Friday, June 29, 2007

Who gave Paula Abdul a reality show?


I’d rather watch the golf channel while trying to slit my wrists with a butter knife.

Fuck, if I stay home much longer that could be my tomorrow.

Nope, I haven’t found a job yet and my emotional state has slowly fallen over the last week.

My doc put me on Lexapro and I’ve been taking it. Now the prescription has run out and I’ve left five messages for him over the last couple of weeks with no return phone call.

So basically I’m coming off of anti-depressants and guess what?? I’m a little depressed.

He gave me this particular pill to help me start to feel normal again and I was almost there.

Fuck it…back to booze I guess. I write better when I’m drunk anyway and I think that happiness is over-rated.

Plus happy people get on my fucking nerves.

I’m slowly running out of time and money.

My grandmother use to say “pick your self up by your boot straps and go on.”

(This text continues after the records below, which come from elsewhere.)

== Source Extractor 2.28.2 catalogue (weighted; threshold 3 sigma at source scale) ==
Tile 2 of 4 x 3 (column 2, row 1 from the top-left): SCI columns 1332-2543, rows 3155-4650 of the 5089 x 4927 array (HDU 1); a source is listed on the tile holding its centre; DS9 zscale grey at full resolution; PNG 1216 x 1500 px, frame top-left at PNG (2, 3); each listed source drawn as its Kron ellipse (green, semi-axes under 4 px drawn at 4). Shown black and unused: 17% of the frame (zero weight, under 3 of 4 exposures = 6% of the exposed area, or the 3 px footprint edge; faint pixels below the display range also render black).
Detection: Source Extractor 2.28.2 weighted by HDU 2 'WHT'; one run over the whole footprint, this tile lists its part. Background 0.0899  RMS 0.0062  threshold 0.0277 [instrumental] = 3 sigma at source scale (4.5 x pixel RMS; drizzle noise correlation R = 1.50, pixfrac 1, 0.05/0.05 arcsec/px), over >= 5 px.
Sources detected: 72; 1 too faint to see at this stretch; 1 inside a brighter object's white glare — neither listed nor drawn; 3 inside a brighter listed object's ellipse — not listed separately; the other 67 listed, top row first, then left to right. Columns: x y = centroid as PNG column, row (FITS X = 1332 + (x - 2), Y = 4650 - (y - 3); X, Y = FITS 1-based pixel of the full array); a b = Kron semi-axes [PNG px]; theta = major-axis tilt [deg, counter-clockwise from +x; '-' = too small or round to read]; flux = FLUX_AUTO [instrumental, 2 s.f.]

That pill could have been sugar coated shit for all I know and my doctor always calls me back but not this time.

So I’ll carry on.

A couple of good things have happened.

My ex came through for me and got the non-smogable Monster smogged. It was a very shady deal without being shady at all…it was the white smog mafia. I loved it! I got my 08 tags today.
July will be my final credit card debt payment. $17,000 in execrating $500 payments for almost 4 years.

Unfortunately, there are a helluvalot of other people waiting in line for money I don’t have. I think that most people have that problem though.

I have to always remind myself I have so much more than most.

Including Xanax…excuse me…I have to go now…heh.